Ce référentiel, chaque entreprise a également le sien : cela fait partie de sa culture. Parmi les grandes figures du management, Mary Parker Follett fut la première qui s’y intéressa, dans les années 1920. Alors que la société et les entreprises de l’époque étaient très conformistes, elle milita en faveur de la diversité.
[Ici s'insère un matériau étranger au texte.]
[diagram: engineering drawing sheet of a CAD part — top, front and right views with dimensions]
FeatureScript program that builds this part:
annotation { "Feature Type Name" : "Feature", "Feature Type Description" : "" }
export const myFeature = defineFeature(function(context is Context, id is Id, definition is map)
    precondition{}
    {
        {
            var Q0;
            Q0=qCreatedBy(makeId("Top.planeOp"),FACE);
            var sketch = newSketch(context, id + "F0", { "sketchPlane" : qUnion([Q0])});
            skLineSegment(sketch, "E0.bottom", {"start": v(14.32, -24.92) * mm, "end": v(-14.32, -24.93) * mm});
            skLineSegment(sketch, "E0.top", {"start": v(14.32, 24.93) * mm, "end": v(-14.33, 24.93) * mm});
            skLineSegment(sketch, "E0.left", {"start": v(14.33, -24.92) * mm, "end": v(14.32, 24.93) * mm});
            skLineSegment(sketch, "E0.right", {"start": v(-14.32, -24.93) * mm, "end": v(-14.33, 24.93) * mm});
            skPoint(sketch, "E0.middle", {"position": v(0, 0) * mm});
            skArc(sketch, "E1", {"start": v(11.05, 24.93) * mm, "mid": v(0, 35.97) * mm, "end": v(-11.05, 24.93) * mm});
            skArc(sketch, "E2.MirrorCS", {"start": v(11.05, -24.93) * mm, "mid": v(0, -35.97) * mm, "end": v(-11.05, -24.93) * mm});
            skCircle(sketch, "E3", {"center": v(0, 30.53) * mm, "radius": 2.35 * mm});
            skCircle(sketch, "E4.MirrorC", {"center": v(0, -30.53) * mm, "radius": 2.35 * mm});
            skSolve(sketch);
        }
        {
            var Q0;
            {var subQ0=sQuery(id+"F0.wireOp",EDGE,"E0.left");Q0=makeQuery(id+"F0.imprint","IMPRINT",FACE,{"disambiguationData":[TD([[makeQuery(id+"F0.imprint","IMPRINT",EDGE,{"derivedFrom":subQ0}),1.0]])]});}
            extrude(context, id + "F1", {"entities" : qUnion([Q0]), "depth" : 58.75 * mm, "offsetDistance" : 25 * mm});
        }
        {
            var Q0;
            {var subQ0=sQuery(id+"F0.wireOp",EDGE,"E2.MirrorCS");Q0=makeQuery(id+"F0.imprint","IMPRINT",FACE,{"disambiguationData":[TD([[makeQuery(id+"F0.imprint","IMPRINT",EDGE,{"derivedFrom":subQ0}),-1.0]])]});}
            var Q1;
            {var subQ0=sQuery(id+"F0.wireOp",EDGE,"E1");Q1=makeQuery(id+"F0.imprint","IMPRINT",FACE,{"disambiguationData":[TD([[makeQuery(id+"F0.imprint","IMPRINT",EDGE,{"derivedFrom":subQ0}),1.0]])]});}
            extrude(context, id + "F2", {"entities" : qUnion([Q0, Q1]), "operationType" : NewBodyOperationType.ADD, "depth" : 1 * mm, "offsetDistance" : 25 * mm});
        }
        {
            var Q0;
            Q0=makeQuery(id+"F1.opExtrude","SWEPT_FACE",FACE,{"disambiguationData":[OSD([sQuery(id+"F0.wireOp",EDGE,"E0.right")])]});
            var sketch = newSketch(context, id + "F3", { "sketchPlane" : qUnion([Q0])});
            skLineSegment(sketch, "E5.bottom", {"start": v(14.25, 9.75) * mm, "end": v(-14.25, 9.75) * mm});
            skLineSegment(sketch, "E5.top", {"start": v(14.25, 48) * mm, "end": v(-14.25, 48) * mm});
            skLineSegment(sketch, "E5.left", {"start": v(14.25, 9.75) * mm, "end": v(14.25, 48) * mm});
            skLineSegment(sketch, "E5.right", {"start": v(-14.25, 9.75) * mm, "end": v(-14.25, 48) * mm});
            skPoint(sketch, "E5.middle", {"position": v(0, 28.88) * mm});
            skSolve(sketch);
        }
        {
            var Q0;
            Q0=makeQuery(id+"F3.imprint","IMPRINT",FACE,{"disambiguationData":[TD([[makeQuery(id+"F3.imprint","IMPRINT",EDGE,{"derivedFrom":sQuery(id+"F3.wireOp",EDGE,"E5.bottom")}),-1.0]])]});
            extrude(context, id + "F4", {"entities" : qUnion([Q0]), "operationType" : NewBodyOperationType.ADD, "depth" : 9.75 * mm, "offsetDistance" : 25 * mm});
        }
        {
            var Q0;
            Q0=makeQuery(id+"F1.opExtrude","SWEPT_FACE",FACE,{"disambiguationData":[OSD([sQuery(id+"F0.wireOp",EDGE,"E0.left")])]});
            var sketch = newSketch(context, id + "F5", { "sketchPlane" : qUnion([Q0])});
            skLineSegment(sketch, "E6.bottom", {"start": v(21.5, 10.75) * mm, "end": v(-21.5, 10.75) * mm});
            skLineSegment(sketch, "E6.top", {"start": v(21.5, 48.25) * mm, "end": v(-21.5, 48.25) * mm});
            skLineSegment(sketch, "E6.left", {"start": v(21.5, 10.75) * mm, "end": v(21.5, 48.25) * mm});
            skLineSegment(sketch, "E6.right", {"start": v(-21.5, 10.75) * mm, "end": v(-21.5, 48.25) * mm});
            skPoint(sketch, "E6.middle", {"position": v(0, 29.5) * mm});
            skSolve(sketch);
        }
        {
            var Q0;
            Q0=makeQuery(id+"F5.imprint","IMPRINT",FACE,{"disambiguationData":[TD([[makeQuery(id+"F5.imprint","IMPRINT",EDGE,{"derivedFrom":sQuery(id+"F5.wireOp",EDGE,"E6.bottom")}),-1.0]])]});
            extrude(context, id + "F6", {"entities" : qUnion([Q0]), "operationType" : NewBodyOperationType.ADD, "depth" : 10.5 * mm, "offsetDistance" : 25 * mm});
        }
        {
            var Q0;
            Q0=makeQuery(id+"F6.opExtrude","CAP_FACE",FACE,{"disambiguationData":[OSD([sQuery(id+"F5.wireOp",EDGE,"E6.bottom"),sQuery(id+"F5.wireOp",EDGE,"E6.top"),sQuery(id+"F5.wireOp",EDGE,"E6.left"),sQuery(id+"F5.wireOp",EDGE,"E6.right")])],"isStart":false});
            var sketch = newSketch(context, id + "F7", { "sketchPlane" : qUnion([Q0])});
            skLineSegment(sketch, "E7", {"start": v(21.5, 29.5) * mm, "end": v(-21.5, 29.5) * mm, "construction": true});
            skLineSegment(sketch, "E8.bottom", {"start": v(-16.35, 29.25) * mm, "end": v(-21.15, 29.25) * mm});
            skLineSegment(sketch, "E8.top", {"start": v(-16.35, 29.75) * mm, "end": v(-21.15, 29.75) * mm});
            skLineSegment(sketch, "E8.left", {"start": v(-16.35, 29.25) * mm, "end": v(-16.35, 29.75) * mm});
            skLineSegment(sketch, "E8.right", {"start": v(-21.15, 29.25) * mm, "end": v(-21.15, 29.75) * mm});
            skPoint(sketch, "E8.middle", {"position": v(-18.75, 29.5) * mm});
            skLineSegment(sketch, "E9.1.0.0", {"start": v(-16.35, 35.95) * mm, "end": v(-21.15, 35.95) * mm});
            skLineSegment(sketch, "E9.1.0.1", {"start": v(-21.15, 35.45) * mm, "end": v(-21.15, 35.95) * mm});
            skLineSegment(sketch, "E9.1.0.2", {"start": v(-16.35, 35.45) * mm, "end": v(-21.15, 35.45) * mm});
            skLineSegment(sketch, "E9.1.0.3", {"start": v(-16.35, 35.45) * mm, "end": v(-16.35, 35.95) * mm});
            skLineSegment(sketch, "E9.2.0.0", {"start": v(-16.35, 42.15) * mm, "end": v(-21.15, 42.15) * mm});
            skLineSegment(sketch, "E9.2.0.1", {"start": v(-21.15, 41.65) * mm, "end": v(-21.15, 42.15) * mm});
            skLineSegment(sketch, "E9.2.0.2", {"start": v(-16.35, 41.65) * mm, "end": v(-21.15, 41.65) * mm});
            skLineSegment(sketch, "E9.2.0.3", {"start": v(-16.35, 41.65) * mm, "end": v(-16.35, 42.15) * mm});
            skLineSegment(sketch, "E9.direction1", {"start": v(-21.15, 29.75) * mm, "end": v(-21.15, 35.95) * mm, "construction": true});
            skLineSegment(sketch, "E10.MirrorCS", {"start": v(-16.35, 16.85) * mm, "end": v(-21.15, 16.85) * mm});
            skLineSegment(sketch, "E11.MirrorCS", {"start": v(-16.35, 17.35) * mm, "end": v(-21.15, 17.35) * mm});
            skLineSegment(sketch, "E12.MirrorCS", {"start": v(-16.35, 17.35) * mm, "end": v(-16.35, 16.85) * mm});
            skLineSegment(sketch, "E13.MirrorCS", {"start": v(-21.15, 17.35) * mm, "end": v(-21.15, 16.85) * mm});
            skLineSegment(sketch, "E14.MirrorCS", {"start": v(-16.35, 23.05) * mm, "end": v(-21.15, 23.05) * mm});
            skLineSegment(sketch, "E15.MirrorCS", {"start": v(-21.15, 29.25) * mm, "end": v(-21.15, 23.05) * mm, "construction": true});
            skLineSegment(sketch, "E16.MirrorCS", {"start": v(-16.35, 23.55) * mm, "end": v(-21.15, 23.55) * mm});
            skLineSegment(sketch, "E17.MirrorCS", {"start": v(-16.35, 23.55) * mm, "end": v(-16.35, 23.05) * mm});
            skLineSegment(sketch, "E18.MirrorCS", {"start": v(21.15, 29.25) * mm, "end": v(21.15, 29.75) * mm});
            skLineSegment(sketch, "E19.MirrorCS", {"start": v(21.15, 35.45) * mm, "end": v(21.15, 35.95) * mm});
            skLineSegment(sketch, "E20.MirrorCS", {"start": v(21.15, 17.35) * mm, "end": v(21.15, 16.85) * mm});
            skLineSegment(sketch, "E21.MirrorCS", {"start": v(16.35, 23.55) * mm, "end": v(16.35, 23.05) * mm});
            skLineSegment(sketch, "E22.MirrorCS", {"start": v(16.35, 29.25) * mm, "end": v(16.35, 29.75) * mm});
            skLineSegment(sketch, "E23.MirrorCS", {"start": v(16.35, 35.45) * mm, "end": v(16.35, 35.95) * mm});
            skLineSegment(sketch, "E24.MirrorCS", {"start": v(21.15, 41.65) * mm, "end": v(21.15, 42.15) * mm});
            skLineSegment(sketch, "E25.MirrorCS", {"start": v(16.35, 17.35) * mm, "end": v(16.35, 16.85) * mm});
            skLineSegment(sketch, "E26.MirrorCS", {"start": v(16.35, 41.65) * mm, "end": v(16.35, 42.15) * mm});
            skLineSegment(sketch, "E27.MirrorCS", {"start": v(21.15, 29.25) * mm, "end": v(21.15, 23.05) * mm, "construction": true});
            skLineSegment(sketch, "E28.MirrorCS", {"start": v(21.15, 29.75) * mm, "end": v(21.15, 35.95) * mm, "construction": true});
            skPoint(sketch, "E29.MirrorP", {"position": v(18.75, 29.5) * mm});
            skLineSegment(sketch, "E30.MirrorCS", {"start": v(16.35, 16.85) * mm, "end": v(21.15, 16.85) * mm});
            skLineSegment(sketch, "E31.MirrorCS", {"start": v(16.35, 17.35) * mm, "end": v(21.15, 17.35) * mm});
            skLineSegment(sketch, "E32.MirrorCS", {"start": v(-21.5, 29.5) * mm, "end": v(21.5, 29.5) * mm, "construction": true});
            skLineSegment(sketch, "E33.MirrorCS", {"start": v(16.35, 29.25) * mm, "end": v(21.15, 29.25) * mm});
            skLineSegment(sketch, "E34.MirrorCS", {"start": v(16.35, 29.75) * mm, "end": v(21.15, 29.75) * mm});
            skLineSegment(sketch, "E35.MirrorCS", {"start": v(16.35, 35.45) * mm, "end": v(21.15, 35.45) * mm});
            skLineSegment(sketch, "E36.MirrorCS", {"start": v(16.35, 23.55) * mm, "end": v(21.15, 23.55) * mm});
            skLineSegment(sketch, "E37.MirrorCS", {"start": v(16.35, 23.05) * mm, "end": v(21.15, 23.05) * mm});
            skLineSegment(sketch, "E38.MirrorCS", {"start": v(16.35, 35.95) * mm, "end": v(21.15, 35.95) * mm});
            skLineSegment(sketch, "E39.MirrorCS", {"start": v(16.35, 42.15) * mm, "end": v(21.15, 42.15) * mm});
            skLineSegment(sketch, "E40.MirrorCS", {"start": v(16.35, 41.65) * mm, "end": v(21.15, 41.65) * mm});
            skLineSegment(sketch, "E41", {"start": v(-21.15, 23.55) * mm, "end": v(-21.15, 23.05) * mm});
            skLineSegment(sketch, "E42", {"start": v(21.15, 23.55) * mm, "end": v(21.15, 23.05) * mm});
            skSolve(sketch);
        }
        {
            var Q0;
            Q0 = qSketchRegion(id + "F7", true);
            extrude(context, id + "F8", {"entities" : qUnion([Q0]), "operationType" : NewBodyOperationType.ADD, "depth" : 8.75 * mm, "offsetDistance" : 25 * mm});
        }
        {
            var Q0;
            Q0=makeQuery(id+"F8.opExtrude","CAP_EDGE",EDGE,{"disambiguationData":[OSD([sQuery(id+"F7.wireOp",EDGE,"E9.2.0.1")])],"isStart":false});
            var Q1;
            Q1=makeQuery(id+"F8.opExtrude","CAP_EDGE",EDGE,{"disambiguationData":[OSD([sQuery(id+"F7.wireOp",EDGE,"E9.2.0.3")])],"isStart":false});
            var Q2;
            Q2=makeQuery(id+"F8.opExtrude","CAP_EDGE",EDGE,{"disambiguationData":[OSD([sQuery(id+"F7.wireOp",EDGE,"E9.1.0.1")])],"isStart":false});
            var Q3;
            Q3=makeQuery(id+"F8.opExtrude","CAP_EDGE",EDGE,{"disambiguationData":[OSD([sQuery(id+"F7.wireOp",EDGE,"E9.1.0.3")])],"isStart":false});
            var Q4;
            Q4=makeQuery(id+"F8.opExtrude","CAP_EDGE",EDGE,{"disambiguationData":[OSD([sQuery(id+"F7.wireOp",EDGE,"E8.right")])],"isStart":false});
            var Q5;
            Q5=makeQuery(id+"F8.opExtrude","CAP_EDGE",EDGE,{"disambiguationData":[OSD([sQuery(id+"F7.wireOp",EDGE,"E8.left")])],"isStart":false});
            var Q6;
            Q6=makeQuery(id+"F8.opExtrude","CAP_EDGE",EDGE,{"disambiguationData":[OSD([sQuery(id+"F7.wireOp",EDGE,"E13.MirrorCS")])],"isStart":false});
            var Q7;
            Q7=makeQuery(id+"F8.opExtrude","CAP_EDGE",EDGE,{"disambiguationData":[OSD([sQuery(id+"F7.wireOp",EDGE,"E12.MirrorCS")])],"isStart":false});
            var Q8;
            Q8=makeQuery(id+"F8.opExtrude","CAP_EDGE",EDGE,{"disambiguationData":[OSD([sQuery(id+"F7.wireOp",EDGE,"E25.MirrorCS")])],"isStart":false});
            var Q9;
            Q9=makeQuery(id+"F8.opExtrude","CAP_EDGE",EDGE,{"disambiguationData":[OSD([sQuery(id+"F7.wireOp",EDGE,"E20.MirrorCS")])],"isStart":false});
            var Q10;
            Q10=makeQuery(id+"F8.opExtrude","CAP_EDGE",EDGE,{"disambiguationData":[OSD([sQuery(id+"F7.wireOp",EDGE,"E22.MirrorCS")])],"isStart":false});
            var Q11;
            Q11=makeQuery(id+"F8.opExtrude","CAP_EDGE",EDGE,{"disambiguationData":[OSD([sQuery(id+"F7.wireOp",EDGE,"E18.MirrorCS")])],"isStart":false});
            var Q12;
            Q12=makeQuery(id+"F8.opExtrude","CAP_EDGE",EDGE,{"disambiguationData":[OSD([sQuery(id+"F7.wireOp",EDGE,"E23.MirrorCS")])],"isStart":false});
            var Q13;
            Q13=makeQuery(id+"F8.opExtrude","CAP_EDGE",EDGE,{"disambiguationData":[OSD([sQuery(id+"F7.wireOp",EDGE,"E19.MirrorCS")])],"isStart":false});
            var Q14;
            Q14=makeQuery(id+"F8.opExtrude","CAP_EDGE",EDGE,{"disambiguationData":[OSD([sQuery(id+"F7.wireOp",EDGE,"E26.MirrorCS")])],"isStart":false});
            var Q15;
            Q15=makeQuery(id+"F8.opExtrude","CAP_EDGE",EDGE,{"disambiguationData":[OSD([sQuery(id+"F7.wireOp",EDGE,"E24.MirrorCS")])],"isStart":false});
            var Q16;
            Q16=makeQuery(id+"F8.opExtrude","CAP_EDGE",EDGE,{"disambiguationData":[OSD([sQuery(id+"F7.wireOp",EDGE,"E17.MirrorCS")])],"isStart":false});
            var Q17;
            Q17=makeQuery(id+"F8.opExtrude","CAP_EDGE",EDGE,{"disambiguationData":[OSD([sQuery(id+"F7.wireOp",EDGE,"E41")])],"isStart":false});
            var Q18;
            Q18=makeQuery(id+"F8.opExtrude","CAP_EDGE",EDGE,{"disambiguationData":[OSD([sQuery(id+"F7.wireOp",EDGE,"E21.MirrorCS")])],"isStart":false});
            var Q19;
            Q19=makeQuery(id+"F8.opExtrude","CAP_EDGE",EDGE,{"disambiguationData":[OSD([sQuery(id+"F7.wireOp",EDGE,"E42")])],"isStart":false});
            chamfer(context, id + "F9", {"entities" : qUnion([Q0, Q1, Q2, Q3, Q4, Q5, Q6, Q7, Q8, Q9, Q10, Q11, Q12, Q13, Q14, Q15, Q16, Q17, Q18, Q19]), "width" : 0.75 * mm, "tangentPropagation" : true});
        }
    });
Alors que la tendance naturelle était de résoudre les désaccords par le rapport de force ou le compromis, elle milita pour la négociation et posa les bases de ce qui est devenu le célèbre « gagnant-gagnant ». Alors que le conflit était jugé comme un dysfonctionnement qu’il fallait absolument éviter, elle défendit l’intérêt du conflit constructif pour enrichir les points de vue, et sceller des alliances solides. Plus tard, d’autres grandes figures comme Peter Drucker ou Michel Crozier creusèrent ce sillon et posèrent la médiation, la négociation, l’arbitrage, au cœur de l’art des managers. Ensemble, ils y dégagent un facteur-clef du management : le rapport que les individus et l’entreprise entretiennent avec l’altérité et la contradiction, au singulier, face aux multiples tensions et contradictions du monde.

Je répugne toujours à scinder les individus ou les organisations en catégories, et préfère au contraire établir des passerelles. Pour autant, il me semble que ce rapport à l’altérité et à la contradiction répartit vraiment l’humanité en deux camps : ceux qui ont tendance à les rejeter, ceux qui les accueillent même si elles les ébranlent, même si elles leur déplaisent. Aujourd’hui, nous connaissons les travers dans lesquels tombent les entreprises du premier camp : pensée unique, courtisanerie, inertie, rigidité, conformisme, luttes intestines. En période ordinaire, cela peut suffire, mais en période de turbulences et de forte complexité, plus du tout : l’entreprise y a au contraire besoin d’esprit critique, de lucidité, d’impertinence, d’imagination, de coopération.

Alors que des mots comme « innovation », « agilité » ou « bienveillance » sont sur toutes les lèvres, force est de constater que certaines cultures managériales les favorisent, et d’autres y nuisent. Le rapport à l’altérité et à la contradiction s‘y avèrent déterminants. A l’image de l’enfant et de l’adolescent, l’entreprise a tout intérêt à s’y inscrire sur un chemin d’apprentissage : au plus bas, les tolérer, un peu plus haut, les laisser s’exprimer, plus haut encore, les promouvoir. Ce chemin, il appartient à l’entreprise et aux managers de le construire ensemble : l’entreprise en créant un terreau favorable, les managers en nourrissant sa culture.

 

CONCLUSION

 

« La nature a horreur du vide » affirme le célèbre aphorisme, qui est totalement faux (désolé Aristote) : le vide constitue bel et bien la première composante de l’univers et, à l’extrême opposé, de l’atome. Ce qui est exact en revanche, c’est que l’existence a horreur de l’uniformité.

Plus exactement, la physique tend à l’uniformité au niveau macroscopique : elle crée sans cesse de l’entropie, mais le désordre qu’elle génère se dilue, se moyenne. A notre échelle proche, la biologie fait l’inverse : elle tend à maintenir et développer les multiples singularités de la vie, au prix de l’énergie. L’affrontement permanent entre ces deux propensions constitue sans doute la plus grande tension à laquelle nous soyons confrontés.

 

Cette tension essentielle place en permanence le management face à des choix : choisir l’uniformité et avec elle les normes, le conformisme, la domination, la soustraction, ou au contraire la diversité, le foisonnement, la coopération, l’addition. Les nations faisant le premier choix sombrent dans la dictature, le fanatisme ou le déclin, la génétique nous montre les ravages de la consanguinité, l’anthropologie ceux du fonctionnement en tribus autarciques. Nous sommes donc avertis.

 

Le rapport à l’altérité et à la contradiction constitue un marqueur majeur de la culture d’une entreprise. Face aux enjeux de la complexité, la maturité de l’entreprise et de ses managers à ce sujet s’avère déterminante pour définir des stratégies pertinentes, en assurer la mise en œuvre, et sceller des relations fructueuses. Un diagnostic lucide de cette maturité peut l’éclairer, et un accompagnement à la carte ensuite l’aider à progresser.